In fig. 2 the circulation was greatly advanced[323]. The blastoderm has now nearly completely enveloped the yolk, and there remains only a small circular space (yk) not enclosed by it. The arterial trunk is present as before, and divides in front of the embryo into two branches which turn backwards and nearly form a complete ring round the embryo. In general appearance it resembles the sinus terminalis of the area vasculosa of the Bird, but in reality bears quite a different relation to the circulation. It gives off branches only on its inner side.
A venous system of returning vessels is now fully developed, and its relations are very remarkable.

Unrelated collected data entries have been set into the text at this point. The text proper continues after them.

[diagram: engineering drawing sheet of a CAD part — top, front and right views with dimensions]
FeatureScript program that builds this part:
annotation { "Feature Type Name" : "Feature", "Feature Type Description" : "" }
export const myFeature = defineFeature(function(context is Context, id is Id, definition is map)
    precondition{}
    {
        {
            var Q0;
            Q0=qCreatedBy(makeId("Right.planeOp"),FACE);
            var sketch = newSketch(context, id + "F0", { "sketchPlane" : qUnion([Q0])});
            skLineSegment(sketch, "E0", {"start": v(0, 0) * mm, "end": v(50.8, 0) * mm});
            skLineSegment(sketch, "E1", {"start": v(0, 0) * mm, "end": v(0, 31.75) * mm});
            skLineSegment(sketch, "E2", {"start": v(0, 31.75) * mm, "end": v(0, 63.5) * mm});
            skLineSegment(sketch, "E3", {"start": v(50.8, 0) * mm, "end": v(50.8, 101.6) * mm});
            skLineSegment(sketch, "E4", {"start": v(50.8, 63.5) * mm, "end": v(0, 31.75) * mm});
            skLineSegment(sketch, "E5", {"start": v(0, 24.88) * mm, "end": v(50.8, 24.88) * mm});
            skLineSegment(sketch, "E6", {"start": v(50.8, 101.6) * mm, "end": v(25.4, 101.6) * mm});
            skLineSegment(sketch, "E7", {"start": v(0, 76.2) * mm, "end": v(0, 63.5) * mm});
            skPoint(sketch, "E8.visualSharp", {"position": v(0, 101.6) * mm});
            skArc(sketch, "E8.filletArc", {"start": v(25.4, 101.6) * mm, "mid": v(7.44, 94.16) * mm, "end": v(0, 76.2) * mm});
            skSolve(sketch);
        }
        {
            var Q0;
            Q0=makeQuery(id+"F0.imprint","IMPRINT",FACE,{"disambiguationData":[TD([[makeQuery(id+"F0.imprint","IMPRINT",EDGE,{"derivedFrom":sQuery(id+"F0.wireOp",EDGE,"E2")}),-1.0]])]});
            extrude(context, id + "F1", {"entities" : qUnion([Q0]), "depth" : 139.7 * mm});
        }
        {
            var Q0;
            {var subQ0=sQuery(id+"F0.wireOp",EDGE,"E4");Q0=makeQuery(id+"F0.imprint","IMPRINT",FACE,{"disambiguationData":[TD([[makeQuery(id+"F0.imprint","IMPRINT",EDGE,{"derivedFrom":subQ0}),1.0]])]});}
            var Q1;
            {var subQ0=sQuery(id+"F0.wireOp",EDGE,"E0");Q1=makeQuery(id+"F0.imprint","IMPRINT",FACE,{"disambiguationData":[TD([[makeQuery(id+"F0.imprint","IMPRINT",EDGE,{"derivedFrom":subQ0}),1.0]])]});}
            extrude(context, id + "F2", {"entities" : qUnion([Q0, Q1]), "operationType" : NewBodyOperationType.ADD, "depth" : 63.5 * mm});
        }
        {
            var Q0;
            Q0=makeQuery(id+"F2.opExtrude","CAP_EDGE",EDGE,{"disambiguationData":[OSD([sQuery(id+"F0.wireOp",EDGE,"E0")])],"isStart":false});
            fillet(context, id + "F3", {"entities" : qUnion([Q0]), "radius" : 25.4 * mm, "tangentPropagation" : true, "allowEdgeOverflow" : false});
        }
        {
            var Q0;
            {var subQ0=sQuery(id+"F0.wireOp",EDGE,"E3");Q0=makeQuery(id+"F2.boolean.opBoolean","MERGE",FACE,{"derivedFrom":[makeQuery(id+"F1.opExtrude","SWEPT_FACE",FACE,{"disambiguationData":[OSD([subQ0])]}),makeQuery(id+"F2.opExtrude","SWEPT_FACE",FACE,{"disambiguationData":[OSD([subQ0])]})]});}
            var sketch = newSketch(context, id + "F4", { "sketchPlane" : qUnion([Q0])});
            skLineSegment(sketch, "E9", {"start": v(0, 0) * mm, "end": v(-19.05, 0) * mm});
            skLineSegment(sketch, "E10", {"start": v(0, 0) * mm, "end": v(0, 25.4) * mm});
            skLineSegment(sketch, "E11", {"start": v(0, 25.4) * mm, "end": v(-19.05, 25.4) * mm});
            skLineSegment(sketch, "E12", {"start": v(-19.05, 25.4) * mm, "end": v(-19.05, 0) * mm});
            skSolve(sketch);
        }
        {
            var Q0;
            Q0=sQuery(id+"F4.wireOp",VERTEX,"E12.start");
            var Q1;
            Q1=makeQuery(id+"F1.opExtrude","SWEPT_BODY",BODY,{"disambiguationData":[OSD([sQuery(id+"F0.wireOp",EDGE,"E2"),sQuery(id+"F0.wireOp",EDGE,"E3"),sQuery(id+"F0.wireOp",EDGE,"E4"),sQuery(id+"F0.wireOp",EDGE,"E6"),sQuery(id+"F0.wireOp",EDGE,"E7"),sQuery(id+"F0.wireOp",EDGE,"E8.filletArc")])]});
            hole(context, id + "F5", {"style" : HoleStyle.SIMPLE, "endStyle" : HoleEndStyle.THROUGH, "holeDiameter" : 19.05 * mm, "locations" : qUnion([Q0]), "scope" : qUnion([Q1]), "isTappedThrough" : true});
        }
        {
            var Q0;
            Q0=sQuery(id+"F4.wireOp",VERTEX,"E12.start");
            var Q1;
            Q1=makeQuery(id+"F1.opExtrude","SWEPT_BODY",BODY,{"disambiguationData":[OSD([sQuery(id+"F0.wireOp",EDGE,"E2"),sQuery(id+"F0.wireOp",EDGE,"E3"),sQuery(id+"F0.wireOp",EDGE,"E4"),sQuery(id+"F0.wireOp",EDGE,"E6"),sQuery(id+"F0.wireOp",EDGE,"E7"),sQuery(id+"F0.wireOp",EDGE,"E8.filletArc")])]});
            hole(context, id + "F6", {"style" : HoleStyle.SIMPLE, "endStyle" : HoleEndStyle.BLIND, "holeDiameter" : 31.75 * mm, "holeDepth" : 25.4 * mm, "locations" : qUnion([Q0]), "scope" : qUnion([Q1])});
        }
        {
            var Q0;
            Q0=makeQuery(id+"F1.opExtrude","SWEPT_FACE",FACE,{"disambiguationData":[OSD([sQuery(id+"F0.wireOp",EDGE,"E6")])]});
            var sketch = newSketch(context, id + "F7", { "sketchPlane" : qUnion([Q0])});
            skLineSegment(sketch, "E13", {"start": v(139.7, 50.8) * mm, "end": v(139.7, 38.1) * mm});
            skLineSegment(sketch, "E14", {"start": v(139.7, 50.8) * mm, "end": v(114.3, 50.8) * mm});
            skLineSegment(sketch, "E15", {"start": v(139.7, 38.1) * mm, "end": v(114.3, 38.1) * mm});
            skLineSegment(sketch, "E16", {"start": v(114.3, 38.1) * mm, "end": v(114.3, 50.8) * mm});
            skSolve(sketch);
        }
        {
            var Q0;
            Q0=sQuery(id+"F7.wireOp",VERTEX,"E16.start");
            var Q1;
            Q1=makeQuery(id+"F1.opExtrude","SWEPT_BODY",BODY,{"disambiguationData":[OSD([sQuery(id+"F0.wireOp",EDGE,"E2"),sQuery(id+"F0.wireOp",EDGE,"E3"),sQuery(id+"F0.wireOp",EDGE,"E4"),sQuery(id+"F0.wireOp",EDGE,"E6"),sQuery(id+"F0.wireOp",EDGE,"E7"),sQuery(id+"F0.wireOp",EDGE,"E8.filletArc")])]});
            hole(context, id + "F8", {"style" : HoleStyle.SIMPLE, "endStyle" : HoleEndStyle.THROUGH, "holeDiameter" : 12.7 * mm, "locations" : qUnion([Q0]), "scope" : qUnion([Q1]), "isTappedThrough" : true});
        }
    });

There is a main venous ring round the thickened edge of the blastoderm, which is connected with the embryo by a single stem which runs along the seam where the edges of the blastoderm have coalesced. Since the venous trunks are only developed behind the embryo, it is only the posterior part of the arterial ring which gives off branches.
The succeeding stage, fig. 3, is also one of considerable interest. The arterial ring has greatly extended, and now embraces nearly half the yolk, and sends off trunks on its inner side along its whole circumference.
More important changes have taken place in the venous system. The blastoderm has now completely enveloped the yolk, and as a result of this, the venous ring no longer exists, but at the point where it vanished there may be observed a number of smaller veins diverging in a brush-like fashion from the termination of the unpaired trunk which originally connected the venous ring with the heart. This point is indicated in the figure by the letter y. The brush-like divergence of the veins is a still more marked feature in a blastoderm of a succeeding stage (fig. 4).
The circulation in the succeeding stage (fig. 4) (projected in my figure) only differs in details from that of the previous stage. The arterial ring has become much larger, and the portion of the yolk not embraced (x) by it is quite small. Instead of all the branches from the ring being of nearly equal size, two of them are especially developed. The venous system has undergone no important changes.
In fig. 5 the circulation is represented at a still later stage. The arterial ring has come to embrace the whole yolk, and as a result of this, has in its turn vanished as did the venous ring before it. At this stage of the circulation there is present a single arterial and a single venous trunk. The arterial trunk is a branch of the dorsal aorta, and the venous trunk originally falls into the heart together with the subintestinal or splanchnic vein, but on the formation of the liver enters this and breaks up into capillaries in it. The venous trunk leaves the body on the right side, and the arterial on the left.
The most interesting point to be noticed in connection with the yolk-sack circulation of Scyllium is the fact of its being formed on a completely different type to that of the Amniotic Vertebrates.
The Vascular Glands.
There are in Scyllium two structures which have gone under the name of the suprarenal body. The one of these is an unpaired rod-like body lying between the dorsal aorta and the caudal vein in the region of the posterior end of the kidneys. This body I propose to call the interrenal body. The other is formed by a series of paired bodies situated dorsal to the cardinal veins on branches of the aorta, and arranged segmentally. These bodies I shall call the suprarenal bodies. I propose treating the literature of these bodies together, since they have usually been dealt with in this way, and indeed regarded as parts of the same system. As I hope to shew in the sequel, the origin of these bodies is very different. The interrenal body appears to be developed from the mesoblast; while my researches on the suprarenal bodies confirm the brilliant investigations of Leydig, shewing that they are formed out of the sympathetic ganglia.
The most important investigations on these bodies have been made by Leydig[324]. In his first researches, Rochen u. Haie, pp. 71, 72, he gives an account of the position and histology of what is probably my interrenal body[325].